▶ [DATA TO USE]
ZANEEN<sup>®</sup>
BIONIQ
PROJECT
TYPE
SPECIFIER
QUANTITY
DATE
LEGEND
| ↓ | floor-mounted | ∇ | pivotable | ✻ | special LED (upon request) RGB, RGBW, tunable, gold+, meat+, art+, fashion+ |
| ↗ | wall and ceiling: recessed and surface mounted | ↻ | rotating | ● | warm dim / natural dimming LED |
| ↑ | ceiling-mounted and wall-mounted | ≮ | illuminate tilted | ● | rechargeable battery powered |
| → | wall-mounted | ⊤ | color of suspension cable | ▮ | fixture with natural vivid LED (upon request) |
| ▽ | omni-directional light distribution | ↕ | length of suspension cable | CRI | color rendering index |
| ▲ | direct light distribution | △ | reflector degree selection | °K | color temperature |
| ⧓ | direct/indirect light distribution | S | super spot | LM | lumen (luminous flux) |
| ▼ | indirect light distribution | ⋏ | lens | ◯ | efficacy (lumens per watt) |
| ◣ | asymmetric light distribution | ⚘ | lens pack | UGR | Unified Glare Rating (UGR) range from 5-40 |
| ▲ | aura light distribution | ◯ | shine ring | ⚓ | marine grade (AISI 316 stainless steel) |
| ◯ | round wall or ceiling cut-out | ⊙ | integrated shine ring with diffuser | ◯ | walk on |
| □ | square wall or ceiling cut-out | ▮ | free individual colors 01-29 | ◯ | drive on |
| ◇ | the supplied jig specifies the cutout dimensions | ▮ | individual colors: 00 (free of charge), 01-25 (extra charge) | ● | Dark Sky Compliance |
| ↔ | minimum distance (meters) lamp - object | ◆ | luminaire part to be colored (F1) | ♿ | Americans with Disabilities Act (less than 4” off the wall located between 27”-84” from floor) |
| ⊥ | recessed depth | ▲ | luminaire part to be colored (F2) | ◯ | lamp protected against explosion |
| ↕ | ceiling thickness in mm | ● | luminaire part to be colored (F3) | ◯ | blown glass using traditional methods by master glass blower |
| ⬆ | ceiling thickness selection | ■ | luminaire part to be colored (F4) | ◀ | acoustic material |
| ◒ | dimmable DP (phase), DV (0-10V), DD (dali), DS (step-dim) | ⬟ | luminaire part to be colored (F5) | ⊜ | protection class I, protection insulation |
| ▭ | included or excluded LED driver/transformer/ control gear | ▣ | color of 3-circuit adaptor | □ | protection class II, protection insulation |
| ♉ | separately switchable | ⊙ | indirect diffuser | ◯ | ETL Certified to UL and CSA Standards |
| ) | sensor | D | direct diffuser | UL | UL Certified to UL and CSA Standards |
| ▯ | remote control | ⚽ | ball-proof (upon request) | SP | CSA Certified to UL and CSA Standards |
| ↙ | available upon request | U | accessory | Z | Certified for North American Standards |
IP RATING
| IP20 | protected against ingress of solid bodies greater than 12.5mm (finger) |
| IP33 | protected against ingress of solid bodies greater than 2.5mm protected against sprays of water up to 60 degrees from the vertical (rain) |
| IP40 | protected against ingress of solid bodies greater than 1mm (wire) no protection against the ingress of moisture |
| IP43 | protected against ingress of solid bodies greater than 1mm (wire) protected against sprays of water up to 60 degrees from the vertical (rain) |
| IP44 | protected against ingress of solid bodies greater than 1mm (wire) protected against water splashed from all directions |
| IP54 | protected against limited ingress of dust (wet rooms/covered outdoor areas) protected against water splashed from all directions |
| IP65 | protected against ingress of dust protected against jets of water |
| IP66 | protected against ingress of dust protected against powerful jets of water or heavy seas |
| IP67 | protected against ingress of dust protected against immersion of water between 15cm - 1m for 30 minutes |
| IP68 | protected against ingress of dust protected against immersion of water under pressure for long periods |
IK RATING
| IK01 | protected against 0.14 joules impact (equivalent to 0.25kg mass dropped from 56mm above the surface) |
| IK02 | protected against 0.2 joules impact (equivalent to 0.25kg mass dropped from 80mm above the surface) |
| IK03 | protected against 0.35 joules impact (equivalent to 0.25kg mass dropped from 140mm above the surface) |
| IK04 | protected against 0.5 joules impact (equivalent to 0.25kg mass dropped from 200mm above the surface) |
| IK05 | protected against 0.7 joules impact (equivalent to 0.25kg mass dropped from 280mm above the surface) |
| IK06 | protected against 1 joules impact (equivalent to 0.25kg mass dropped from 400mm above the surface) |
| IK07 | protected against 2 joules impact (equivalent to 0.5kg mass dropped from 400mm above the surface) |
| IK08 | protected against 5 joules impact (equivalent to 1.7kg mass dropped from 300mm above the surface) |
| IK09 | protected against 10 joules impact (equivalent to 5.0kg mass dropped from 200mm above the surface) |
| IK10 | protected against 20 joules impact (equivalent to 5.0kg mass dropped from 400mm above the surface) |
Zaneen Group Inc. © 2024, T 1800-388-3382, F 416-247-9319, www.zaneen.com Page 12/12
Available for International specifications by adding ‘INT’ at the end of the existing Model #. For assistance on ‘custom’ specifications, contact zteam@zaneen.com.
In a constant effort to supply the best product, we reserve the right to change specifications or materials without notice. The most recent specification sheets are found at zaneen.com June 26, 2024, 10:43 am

==

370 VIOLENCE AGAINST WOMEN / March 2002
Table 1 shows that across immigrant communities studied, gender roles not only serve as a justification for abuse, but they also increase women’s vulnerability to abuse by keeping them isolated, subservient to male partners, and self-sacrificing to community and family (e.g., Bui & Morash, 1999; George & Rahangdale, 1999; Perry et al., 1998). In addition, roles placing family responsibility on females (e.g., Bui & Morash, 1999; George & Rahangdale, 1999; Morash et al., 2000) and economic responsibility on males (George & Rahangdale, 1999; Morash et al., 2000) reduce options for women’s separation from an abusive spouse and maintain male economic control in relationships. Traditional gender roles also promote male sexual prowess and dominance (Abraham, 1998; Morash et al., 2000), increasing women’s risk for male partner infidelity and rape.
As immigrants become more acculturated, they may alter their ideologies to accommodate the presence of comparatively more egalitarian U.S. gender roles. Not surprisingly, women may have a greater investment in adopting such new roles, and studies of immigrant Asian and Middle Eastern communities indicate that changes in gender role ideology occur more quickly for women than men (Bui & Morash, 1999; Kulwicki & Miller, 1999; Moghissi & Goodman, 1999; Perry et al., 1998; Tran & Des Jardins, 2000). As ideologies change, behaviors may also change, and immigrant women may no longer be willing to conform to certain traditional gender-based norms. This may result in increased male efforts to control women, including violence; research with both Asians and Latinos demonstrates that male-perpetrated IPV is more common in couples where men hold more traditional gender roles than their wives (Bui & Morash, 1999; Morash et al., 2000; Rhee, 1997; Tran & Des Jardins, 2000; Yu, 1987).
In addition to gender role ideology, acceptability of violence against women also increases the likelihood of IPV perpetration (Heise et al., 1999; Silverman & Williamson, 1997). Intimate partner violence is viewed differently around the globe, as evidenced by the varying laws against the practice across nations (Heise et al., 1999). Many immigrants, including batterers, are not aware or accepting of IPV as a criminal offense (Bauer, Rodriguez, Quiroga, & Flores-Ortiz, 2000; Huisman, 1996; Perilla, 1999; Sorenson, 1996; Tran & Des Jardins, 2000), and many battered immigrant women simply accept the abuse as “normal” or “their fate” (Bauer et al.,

---

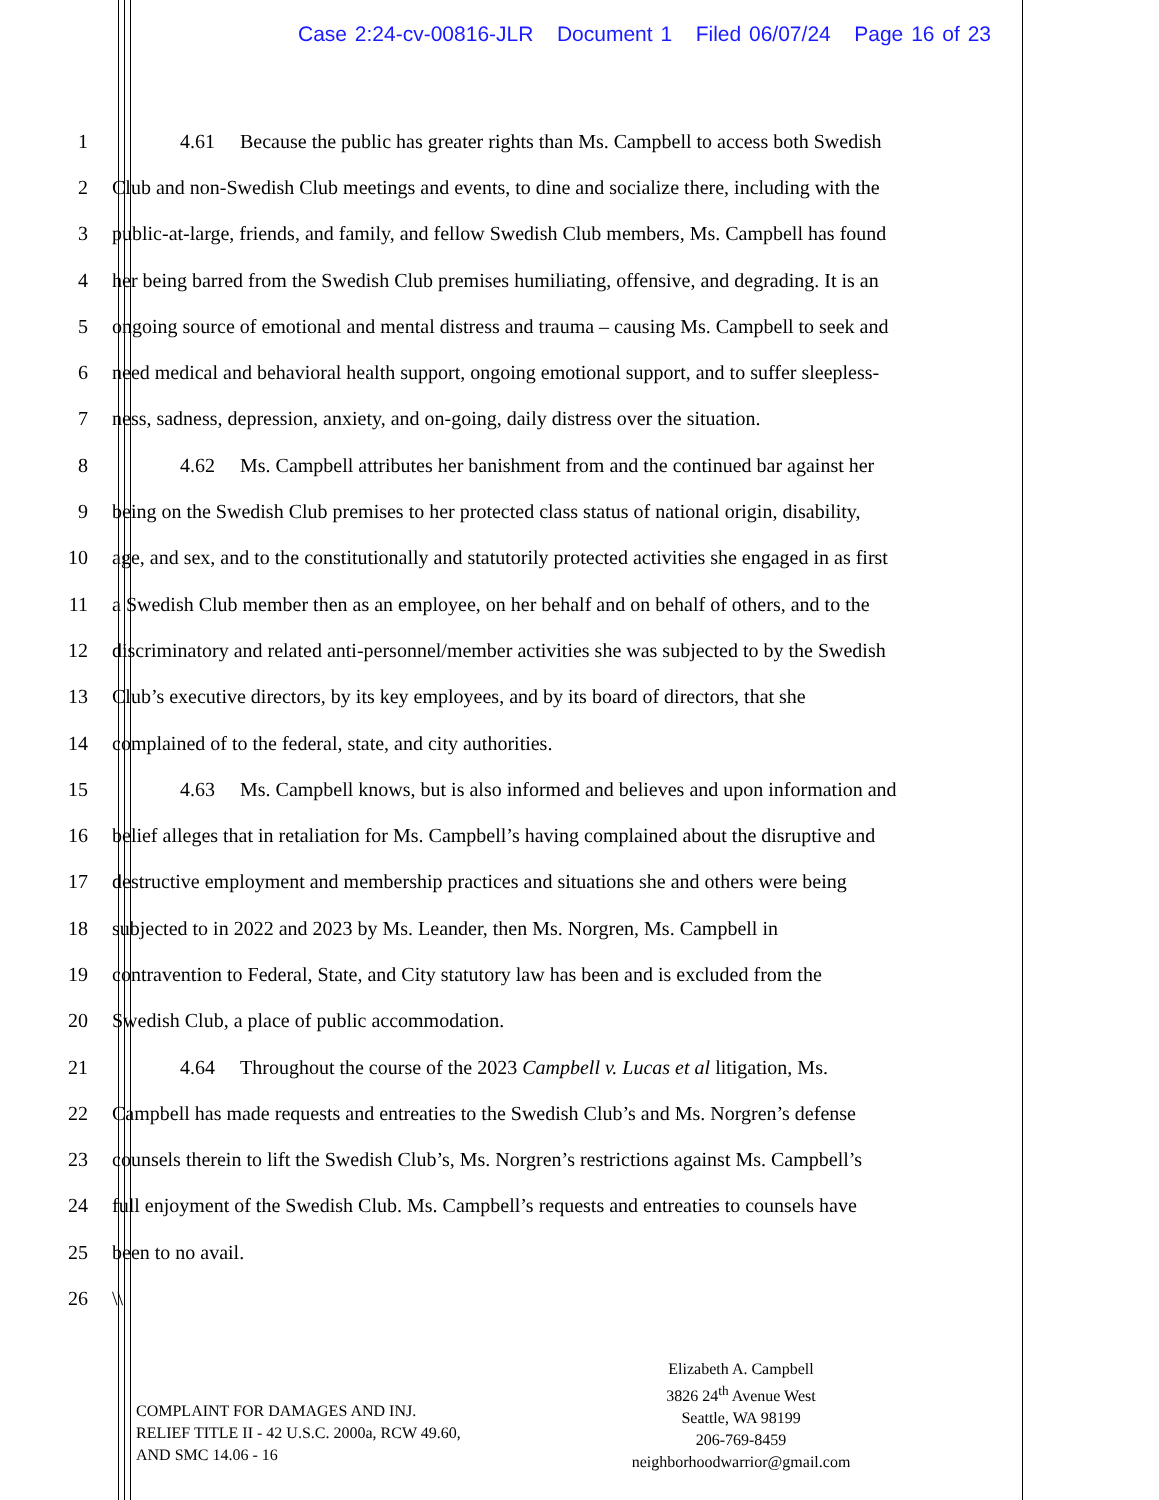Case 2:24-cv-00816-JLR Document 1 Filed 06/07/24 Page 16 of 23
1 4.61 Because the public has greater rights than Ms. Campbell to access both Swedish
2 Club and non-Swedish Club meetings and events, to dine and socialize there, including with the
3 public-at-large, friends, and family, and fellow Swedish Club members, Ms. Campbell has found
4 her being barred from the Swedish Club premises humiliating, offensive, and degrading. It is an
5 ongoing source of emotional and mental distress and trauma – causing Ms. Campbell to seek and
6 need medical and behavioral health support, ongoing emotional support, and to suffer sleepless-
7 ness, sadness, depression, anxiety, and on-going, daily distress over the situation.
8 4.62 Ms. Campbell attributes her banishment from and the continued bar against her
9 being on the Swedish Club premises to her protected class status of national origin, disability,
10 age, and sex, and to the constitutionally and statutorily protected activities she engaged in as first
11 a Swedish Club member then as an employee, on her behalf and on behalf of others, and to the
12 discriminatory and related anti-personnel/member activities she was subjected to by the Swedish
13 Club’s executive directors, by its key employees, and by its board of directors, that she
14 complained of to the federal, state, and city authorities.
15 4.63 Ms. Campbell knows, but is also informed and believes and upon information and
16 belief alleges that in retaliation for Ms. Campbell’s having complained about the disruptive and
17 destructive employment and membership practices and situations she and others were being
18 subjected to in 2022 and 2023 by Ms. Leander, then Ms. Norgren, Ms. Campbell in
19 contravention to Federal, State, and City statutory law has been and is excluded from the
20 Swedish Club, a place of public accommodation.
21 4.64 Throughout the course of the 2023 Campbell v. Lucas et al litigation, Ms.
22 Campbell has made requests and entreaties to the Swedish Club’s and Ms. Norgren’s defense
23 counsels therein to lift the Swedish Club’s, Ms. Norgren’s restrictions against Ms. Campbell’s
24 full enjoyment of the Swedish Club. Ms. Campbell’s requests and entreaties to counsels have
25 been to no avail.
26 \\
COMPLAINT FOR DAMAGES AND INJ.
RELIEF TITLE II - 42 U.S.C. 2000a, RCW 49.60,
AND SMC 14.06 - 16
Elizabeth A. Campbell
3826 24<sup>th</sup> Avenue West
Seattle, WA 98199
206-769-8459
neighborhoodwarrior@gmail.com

▶ [TO DO]
For this exercise, repeat exactly the lines of the data above from the one with "14 complained of" down to the one with "20 Swedish Club, a", both end lines included.

▶ [WORKED SOLUTION]
14 complained of to the federal, state, and city authorities.
15 4.63 Ms. Campbell knows, but is also informed and believes and upon information and
16 belief alleges that in retaliation for Ms. Campbell’s having complained about the disruptive and
17 destructive employment and membership practices and situations she and others were being
18 subjected to in 2022 and 2023 by Ms. Leander, then Ms. Norgren, Ms. Campbell in
19 contravention to Federal, State, and City statutory law has been and is excluded from the
20 Swedish Club, a place of public accommodation.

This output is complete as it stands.